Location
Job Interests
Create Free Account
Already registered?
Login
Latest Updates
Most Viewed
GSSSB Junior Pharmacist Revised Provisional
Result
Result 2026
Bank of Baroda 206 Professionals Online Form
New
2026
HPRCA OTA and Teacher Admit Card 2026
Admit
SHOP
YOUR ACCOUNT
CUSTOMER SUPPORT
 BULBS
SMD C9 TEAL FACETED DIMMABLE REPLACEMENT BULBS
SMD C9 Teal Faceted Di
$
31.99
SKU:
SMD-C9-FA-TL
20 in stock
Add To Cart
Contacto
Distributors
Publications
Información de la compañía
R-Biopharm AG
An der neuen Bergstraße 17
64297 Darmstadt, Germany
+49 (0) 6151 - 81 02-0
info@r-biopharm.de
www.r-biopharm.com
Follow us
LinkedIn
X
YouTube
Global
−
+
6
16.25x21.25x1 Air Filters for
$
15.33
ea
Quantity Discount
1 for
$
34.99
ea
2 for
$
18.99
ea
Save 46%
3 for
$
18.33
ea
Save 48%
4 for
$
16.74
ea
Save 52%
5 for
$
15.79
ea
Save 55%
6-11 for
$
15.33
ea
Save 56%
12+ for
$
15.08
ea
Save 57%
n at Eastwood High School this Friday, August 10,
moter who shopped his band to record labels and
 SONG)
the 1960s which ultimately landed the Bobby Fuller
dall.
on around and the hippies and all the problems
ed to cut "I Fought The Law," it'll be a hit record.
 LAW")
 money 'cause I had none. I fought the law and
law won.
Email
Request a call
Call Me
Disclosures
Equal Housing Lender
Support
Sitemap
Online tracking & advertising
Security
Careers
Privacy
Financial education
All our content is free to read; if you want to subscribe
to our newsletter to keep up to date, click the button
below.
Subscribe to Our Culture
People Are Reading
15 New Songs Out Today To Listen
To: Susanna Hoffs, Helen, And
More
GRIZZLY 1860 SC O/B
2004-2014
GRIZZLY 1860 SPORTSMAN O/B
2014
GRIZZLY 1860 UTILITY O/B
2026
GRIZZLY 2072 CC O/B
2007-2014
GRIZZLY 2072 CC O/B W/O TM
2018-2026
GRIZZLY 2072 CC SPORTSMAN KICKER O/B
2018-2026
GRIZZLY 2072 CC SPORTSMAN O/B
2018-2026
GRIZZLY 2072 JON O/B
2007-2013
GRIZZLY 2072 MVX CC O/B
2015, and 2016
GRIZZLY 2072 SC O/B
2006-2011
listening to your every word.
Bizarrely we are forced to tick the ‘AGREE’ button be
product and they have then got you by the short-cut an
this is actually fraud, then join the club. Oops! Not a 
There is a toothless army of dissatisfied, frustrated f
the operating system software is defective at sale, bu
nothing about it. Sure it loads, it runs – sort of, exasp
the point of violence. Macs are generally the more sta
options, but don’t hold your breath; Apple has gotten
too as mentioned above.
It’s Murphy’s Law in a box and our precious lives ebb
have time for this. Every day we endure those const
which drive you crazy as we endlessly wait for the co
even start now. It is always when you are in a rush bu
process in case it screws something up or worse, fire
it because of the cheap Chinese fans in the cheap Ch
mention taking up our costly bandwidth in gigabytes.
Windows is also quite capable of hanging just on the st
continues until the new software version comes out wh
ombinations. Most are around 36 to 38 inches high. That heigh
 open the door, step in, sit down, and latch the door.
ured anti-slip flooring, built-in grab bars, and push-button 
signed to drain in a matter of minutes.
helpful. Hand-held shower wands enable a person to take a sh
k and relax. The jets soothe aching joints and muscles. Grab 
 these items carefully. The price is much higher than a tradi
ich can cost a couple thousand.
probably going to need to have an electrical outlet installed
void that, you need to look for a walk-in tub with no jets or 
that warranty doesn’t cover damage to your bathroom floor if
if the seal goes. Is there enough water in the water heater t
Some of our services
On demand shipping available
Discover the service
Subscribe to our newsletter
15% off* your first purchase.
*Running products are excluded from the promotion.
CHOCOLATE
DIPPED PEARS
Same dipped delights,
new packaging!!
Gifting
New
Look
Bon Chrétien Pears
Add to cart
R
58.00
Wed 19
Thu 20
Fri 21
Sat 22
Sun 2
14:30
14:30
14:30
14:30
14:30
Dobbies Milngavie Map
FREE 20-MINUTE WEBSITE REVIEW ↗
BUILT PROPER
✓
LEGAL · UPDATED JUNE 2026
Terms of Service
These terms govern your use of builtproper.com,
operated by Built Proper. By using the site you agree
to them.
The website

**Exercise aim**
Once you have found every line above holding the word "record", copy those lines.

**Exercise answer**
moter who shopped his band to record labels and
ed to cut "I Fought The Law," it'll be a hit record.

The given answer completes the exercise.